This project investigates the use of Artificial Intelligence (AI) and Deep Learning (DL) techniques to analyze and classify different driving behaviors using sensor data collected from mobile devices. The study focuses on Recurrent Neural Networks (RNN), particularly Long Short-Term Memory (LSTM) architectures, to develop a system capable of classifying driving behaviors such as acceleration, braking, cornering, and navigating roundabouts.
The motivation for this project is to enhance road safety by analyzing driving behaviors in real-time using the sensors available in smartphones. The goal is to create an accessible and effective solution for detecting and classifying various driving styles, thereby contributing to accident prevention and promoting responsible driving.
- Alberto Pingo (@albertopingo)
- João Castro (@jcastroo)
The project is approached from two perspectives:
First Approach: Analyzes data from a complete trip by segmenting sensor data (accelerometer, gyroscope) to classify driving patterns over an entire journey. Architectures such as Stacked LSTM, Bidirectional LSTM, and Convolutional LSTM were applied.
Second Approach: Focuses on specific driving scenarios like acceleration, braking, and cornering, with pre-classified driving styles as "Slow," "Normal," and "Aggressive." This approach allows the development of models that can classify diverse behavior patterns in different driving situations.
Python: The primary programming language used for model development.
TensorFlow & Keras: Libraries used for building and training the neural network models.
Pandas, NumPy, Matplotlib, Seaborn: For data manipulation, analysis, and visualization.
- datasets/: Contains the datasets used for training and testing the models.
- code/: Contains Jupyter notebooks and models for both approaches.
- first-approach/: Code for analyzing a complete trip using various LSTM architectures.
- second-approach/: Code for specific driving scenarios classified into "Slow," "Normal," and "Aggressive."

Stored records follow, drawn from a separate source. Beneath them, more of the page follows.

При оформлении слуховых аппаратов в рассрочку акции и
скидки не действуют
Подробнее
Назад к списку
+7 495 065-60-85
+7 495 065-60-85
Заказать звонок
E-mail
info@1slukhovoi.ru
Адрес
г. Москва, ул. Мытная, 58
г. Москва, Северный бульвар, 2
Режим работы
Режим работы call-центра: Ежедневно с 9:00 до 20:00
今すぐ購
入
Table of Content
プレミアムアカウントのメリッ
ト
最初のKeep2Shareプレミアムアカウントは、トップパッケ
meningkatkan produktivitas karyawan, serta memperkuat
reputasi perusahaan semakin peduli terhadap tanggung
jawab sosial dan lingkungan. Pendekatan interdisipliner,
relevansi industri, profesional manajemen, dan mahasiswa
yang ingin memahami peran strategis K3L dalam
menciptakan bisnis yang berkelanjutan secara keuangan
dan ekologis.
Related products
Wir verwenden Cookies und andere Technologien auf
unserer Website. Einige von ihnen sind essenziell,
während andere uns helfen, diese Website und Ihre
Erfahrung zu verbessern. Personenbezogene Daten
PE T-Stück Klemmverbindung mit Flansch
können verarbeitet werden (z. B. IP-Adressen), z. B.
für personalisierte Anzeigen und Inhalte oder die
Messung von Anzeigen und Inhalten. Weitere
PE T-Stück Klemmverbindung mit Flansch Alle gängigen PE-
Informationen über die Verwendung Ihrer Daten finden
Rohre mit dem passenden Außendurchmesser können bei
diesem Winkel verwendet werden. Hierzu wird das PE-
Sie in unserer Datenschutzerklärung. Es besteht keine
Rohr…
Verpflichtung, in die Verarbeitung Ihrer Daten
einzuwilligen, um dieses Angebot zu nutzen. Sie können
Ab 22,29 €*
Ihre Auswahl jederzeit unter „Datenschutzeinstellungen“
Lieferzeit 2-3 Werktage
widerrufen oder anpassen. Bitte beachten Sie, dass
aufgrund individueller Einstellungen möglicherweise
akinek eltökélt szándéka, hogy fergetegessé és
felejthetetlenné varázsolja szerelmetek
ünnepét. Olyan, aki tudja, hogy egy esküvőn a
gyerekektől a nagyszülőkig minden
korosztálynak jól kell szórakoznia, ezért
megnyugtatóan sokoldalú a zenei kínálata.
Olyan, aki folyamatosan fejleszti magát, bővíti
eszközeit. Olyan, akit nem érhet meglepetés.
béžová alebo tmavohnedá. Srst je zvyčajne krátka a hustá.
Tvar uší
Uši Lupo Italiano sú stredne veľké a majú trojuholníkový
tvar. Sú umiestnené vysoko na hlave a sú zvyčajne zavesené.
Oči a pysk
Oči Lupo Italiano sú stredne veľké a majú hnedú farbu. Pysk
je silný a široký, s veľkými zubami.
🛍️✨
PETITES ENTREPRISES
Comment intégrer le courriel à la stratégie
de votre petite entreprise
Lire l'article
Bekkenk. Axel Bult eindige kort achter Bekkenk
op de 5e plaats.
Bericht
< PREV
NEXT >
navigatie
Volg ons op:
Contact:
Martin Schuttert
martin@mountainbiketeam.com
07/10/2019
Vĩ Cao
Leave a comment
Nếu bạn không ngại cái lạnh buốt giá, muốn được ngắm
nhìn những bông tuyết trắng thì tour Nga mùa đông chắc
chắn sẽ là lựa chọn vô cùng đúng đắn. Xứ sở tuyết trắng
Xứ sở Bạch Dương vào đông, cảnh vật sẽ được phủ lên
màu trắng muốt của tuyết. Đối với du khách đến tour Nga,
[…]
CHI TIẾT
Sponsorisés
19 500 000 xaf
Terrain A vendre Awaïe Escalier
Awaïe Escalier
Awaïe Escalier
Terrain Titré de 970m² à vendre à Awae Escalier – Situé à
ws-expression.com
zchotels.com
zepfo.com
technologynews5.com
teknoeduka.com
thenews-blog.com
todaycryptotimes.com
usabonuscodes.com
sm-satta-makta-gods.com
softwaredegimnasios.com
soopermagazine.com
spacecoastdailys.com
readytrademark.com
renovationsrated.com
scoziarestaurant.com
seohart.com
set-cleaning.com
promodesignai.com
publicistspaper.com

- extras/, others/, publications/: Additional resources, references, and publications related to the project.
We would like to express our gratitude to the following individuals and groups:
- Professors Sílvio Priem Mendes, Anabela Moreira Bernardino, and Paulo Jorge Gonçalves Loureiro for their guidance, support, and availability throughout the development of this project.
- Students who developed the Vehicle Tracking Application, which was instrumental in obtaining the datasets for this project. Your work provided the necessary tools for our data collection and analysis efforts.
- All the professors who accompanied us throughout our course, whose knowledge was fundamental to the completion of this project as well as our academic and personal growth.
The source code and datasets located in the code/
, others/
, publications/FINAL_SUBMISSION/
, and datasets in datasets/
directories are licensed under the MIT License.
All documentation, academic content, and presentation materials — including reports, papers, and slides — found in the publications/
and others/
directories are licensed under the Creative Commons Attribution 4.0 International License (CC BY 4.0).